Are You a Dispensationalist?by Leisa Garcia, Director of Issachar Studies
It is possible that you are a dispensationalist and don’t know it. If you’re like me, I’ve been taught the essentials of dispensationalism all my life without knowing exactly what the term itself meant. Hopefully, by the end of this discussion you will have a better understanding of dispensationalism, and you may be able to determine if you are a dispensationalist.
What is a Dispensation?
The central idea of the word dispensation is that of managing or administering the affairs of a household.1 A dispensation is NOT a time period. If things stayed the same and never changed, it would never have been associated with a time period. However, since throughout time, circumstances have changed, and therefore, God’s instructions have changed, so then a particular dispensation becomes associated with a particular period of time.

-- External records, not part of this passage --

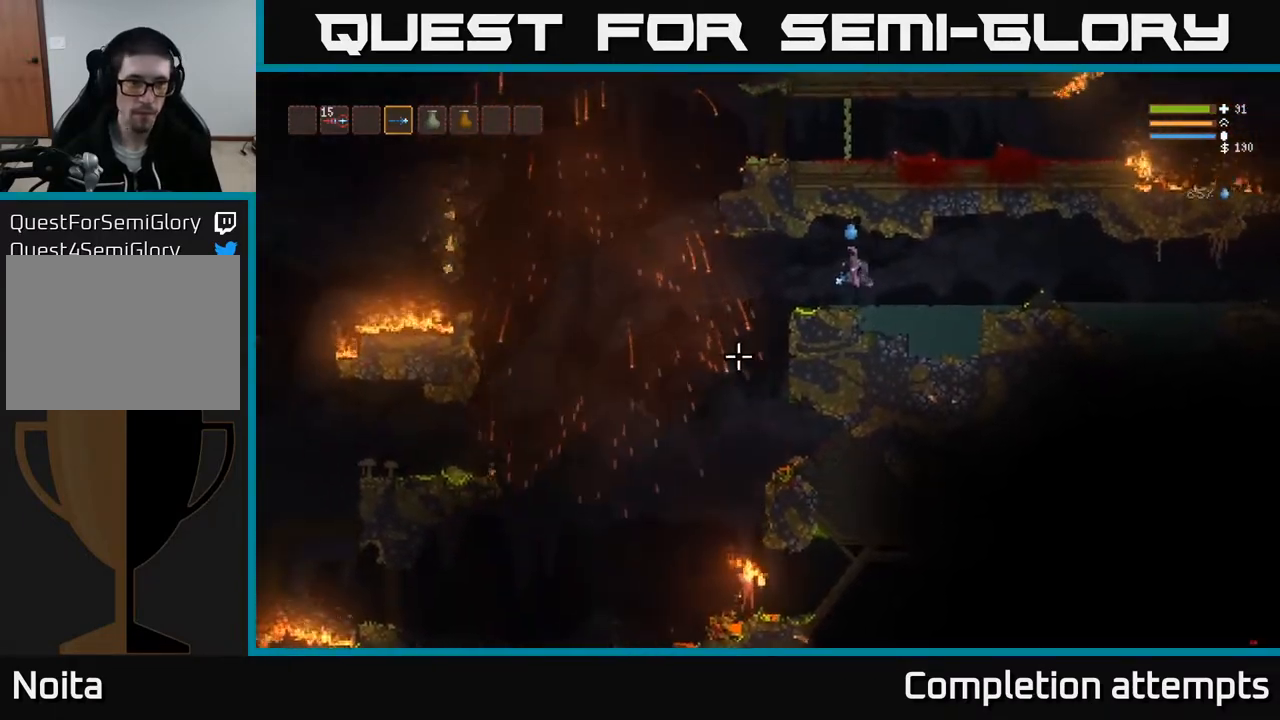
{"buttons": [], "left_stick": "left", "right_stick": "down", "events": [[467, "right_stick", "down"]]}
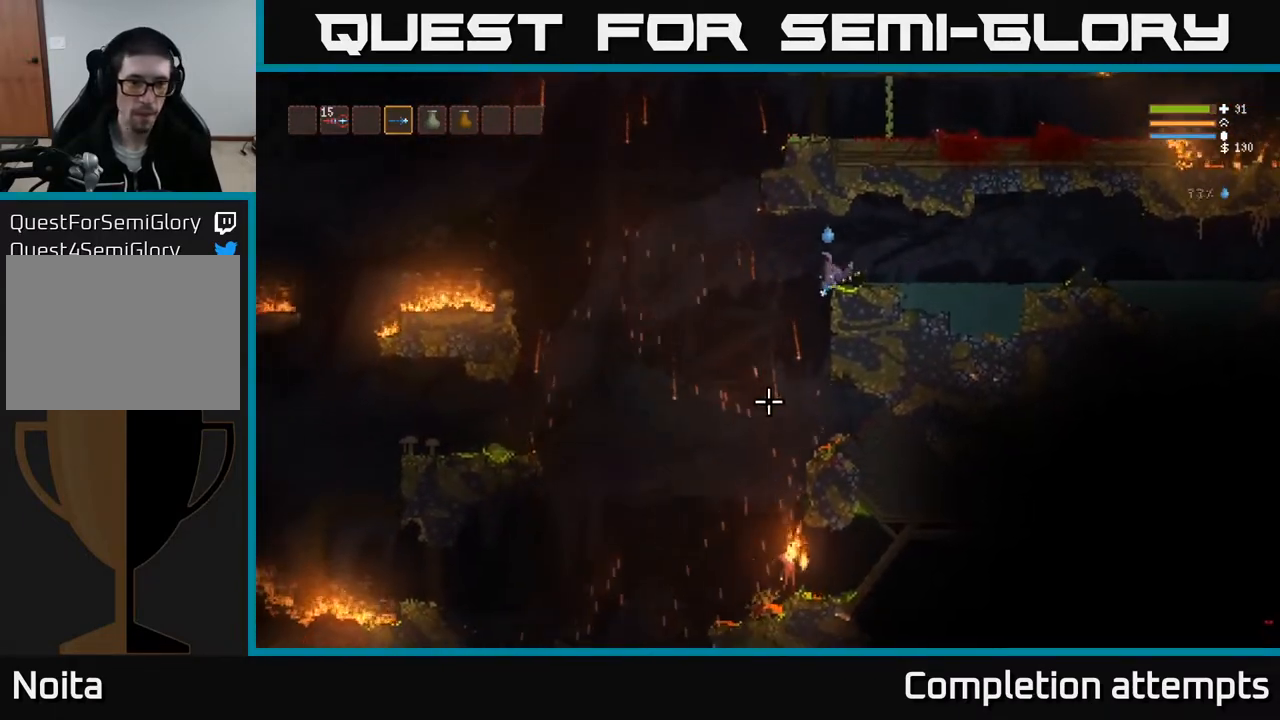
{"buttons": [], "left_stick": "left", "right_stick": "down", "events": [[217, "L2", "down"], [217, "R2", "down"], [317, "R2", "up"], [383, "L2", "up"]]}
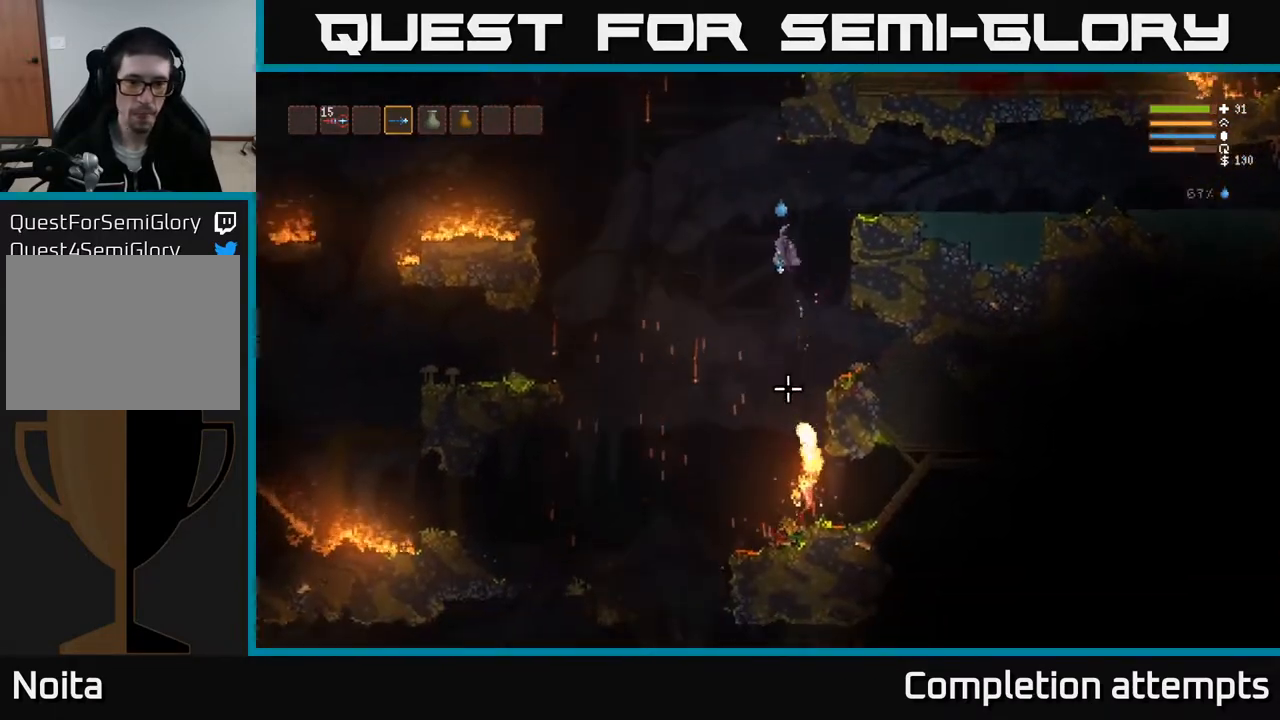
{"buttons": ["R2"], "left_stick": "left", "right_stick": "down", "events": [[67, "R2", "down"], [117, "left_stick", "center"], [150, "L2", "down"], [167, "R2", "up"], [350, "left_stick", "left"], [433, "L2", "up"], [450, "R2", "down"]]}
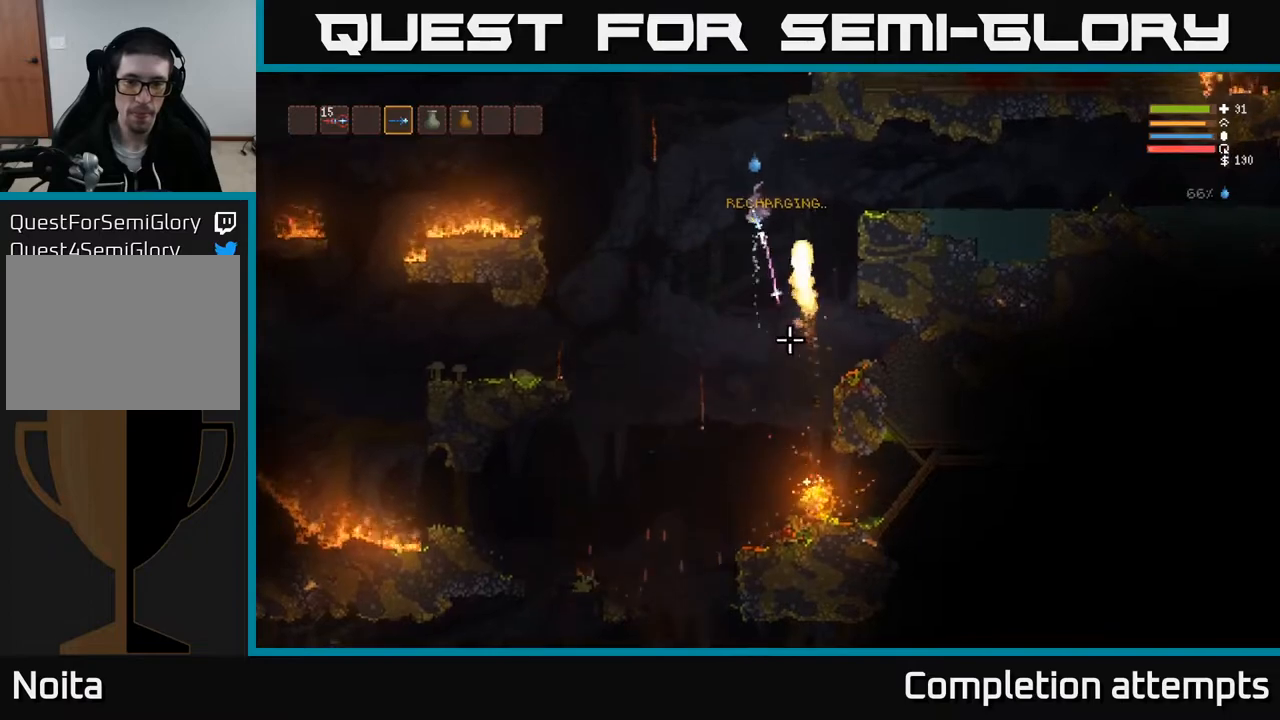
{"buttons": [], "left_stick": "right", "right_stick": "down", "events": [[50, "R2", "up"], [83, "left_stick", "center"], [450, "left_stick", "right"]]}
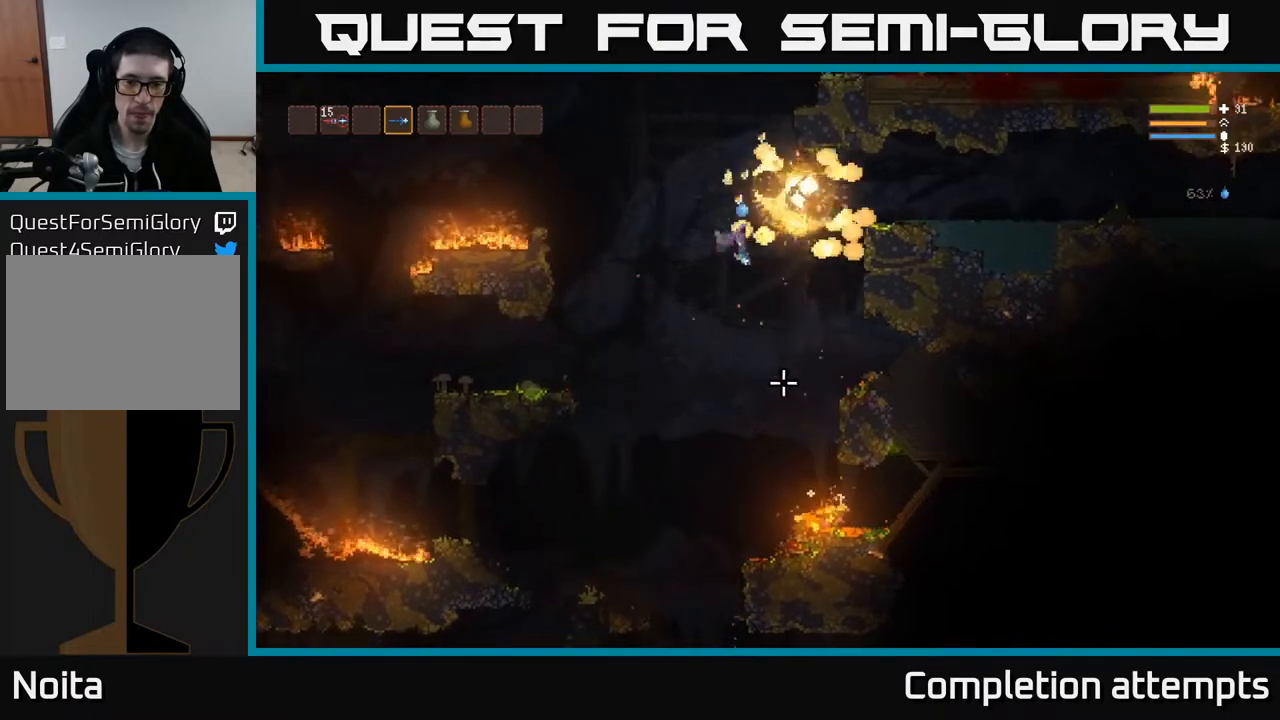
{"buttons": [], "left_stick": "left", "right_stick": "down", "events": [[217, "left_stick", "center"], [267, "left_stick", "left"], [317, "L2", "down"], [450, "L2", "up"]]}
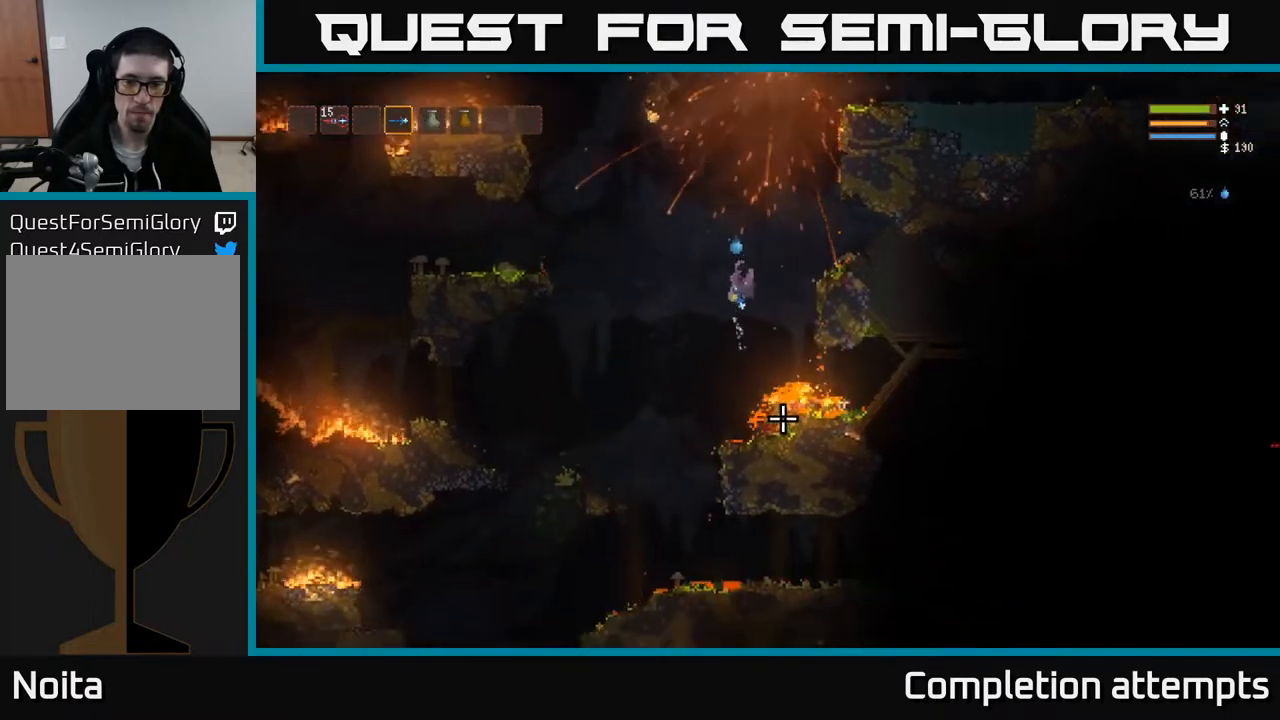
{"buttons": [], "left_stick": "left", "right_stick": "down-right", "events": [[200, "L2", "down"], [450, "right_stick", "down-right"], [467, "L2", "up"]]}
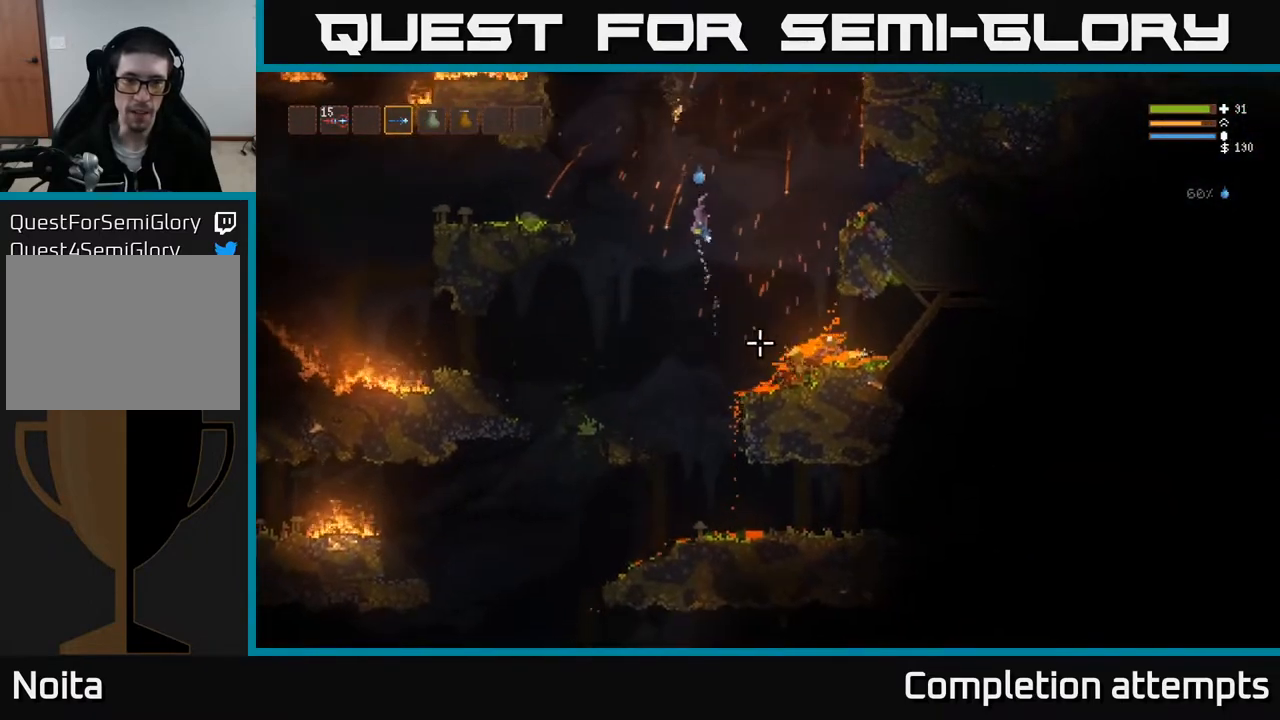
{"buttons": ["L2"], "left_stick": "left", "right_stick": "down-right", "events": [[117, "L2", "down"], [233, "L2", "up"], [417, "L2", "down"]]}
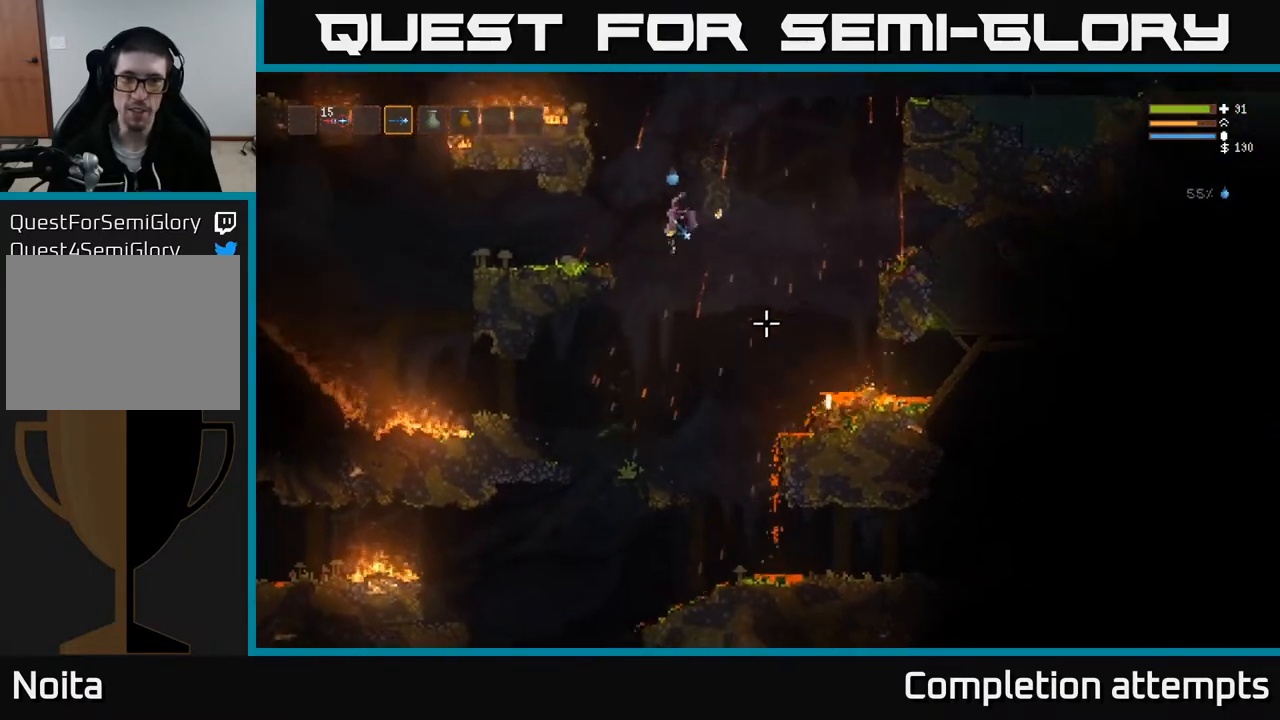
{"buttons": [], "left_stick": "center", "right_stick": "right", "events": [[50, "L2", "up"], [233, "right_stick", "right"], [400, "left_stick", "center"]]}
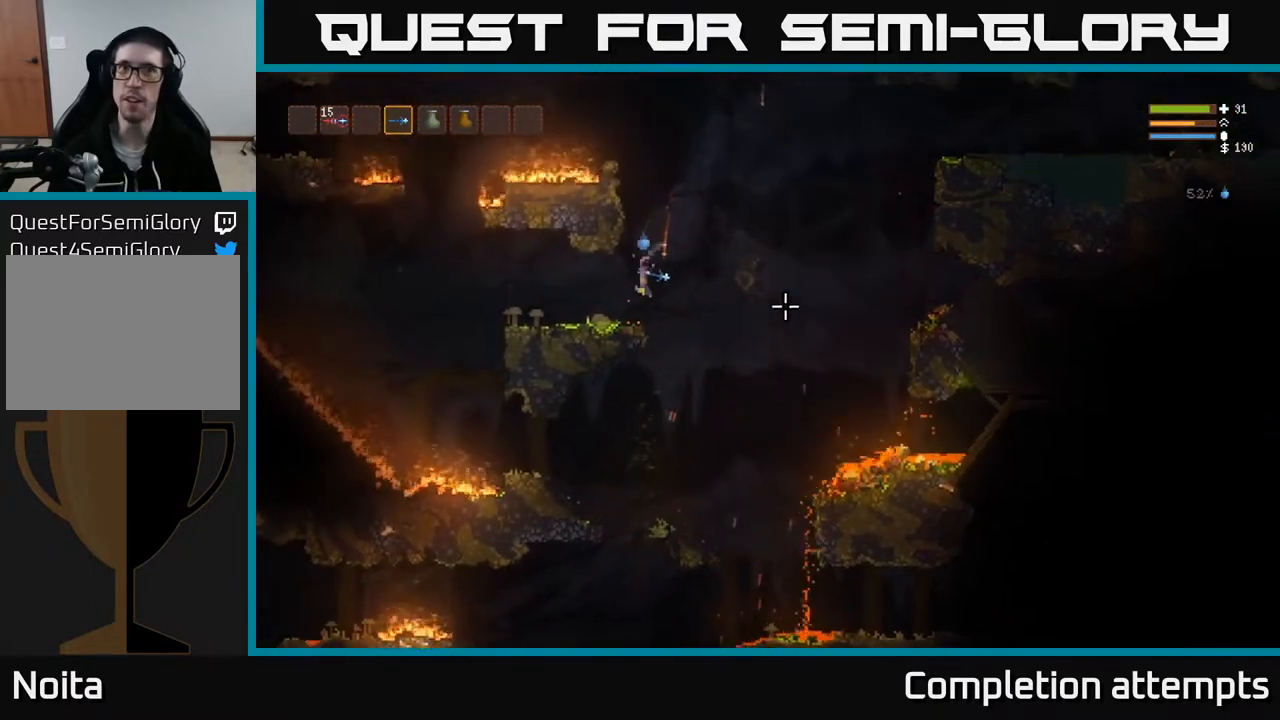
{"buttons": [], "left_stick": "center", "right_stick": "down-right", "events": [[467, "right_stick", "down-right"]]}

The number of dispensations and how they are divided up varies, but a common division is as follows:
1. The dispensation of Innocence. A dispensation that was in effect from the creation to the Fall.
2. The dispensation of Conscience. A dispensation that was in effect from the Fall until Noah.
3. The dispensation of Civil Government. A dispensation that was in effect from Noah until Abraham.
4. The dispensation of Promise or Patriarchal Rule. A dispensation that was in effect from Abraham until the giving of the Law.
5. The dispensation of the Mosaic Law. A dispensation that was in effect from the giving of the Law until the 1st Coming of Christ.
6. The dispensation of Grace. A dispensation that was in effect from the 1st Coming of Christ to the 2nd Coming of Christ.
7. The dispensation of the Millennium. A dispensation that will be in effect from the 2nd Coming of Christ until the beginning of the Eternal Order at the end of the 1,000 years.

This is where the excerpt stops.